Während des 1. Jahrtausends n. Chr. wurden Warften mit Mist (evtl. Abdeckung mit Kleisoden), seit dem 11. Jahrhundert hauptsächlich mit Klei aufgewarftet.

Warften wurden besonders bis zur im 11. Jahrhundert beginnenden Eindeichung der Marschen gebaut und boten bis dahin den einzigen Schutz vor Sturmfluten. Auf den Halligen sind sie bis heute der einzige Hochwasserschutz.

Wurtsiedlungen heute

Lageplan der Warft Ziallerns im Wangerland

Entlang der deutschen Nordseeküste finden sich heute noch zahlreiche frühere Wurtendörfer. Beispiele für Schleswig-Holstein bilden Wellinghusen in Dithmarschen und Nordfriesland (Tofting, Elisenhof, Poppenbüll, Waygaard). Eine große Ansammlung alter Warftendörfer in Ostfriesland bietet die Gemeinde Krummhörn, insbesondere durch das Dorf Rysum. In Friesland liegen zahlreiche Wurten im Wangerland, wie beispielsweise Minsen. Weitere finden sich in der kreisfreien Stadt Wilhelmshaven, und in Butjadingen. Im Elbe-Weser-Dreieck sind die Wurten im Land Wursten und im Land Hadeln gut erforscht.

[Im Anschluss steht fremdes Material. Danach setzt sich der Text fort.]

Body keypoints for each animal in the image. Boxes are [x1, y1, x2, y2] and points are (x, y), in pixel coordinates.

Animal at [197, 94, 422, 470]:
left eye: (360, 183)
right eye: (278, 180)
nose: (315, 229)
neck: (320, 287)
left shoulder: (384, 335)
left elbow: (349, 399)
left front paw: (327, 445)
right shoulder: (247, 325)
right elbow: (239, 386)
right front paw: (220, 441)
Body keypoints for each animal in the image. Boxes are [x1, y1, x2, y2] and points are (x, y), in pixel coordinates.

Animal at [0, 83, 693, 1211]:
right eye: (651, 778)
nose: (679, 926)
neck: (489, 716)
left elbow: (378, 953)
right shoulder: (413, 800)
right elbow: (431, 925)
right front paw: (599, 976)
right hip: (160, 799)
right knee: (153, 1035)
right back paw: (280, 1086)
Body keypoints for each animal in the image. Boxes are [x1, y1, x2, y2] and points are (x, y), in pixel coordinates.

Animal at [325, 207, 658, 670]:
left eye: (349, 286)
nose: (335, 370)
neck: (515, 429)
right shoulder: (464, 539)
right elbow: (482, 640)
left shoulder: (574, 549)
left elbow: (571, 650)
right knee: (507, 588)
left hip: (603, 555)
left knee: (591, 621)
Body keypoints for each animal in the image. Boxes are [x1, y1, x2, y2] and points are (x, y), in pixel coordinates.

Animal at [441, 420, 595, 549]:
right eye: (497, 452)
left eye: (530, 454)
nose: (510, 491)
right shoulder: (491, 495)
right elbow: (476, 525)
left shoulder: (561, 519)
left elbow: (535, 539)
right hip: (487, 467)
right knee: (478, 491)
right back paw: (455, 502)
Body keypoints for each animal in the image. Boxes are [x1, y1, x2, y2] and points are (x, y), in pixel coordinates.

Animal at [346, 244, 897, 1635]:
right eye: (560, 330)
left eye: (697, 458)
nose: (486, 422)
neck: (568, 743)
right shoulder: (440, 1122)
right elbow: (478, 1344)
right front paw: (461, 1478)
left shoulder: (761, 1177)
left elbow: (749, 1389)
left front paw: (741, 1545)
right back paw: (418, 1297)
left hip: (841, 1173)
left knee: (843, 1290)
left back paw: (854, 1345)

Ursprüngliche Wurtendörfer erkennt man häufig an ihren auf -warden endenden Ortsnamen: Breddewarden, Eckwarden, Einswarden, Fedderwarden, Golzwarden, Hammelwarden, Langwarden, Sengwarden (vgl. Werder).

Ein gut erhaltendes Wurtendorf im Wangerland ist das Dorf Ziallerns bei Hohenkirchen. Es wurde bereits 1937 unter Denkmalschutz gestellt, so dass die alte Struktur der Wege und Höfe erhalten blieb. Hier findet sich auch noch die Regenwassersammelstelle, über die jede Wurt verfügte. In einem früheren Arbeiterhaus gibt es ein Wurteninformationszentrum stellvertretend für die vielen gleichartigen Dorfanlagen im Wangerland.

Neuere Warften

Auf Halligen, die höchstens mit einem Sommerdeich geschützt sind, sind Warften unverzichtbar. Die nach Flächenausdehnung größte Warft ist mit drei Hektar die Hanswarft auf der Hallig Hooge. Die jüngste Warft ist die nach fünfjähriger Bauzeit 1896 fertiggestellte Neupeterswarft auf Langeneß; sie ist allerdings seit 1962 verlassen, als das dortige Wohngebäude bei einer Sturmflut zerstört wurde.


Literatur

  • Dirk Meier: Die Nordseeküste: Geschichte einer Landschaft. Boyens, Heide 2006, ISBN 978-3-8042-1182-7.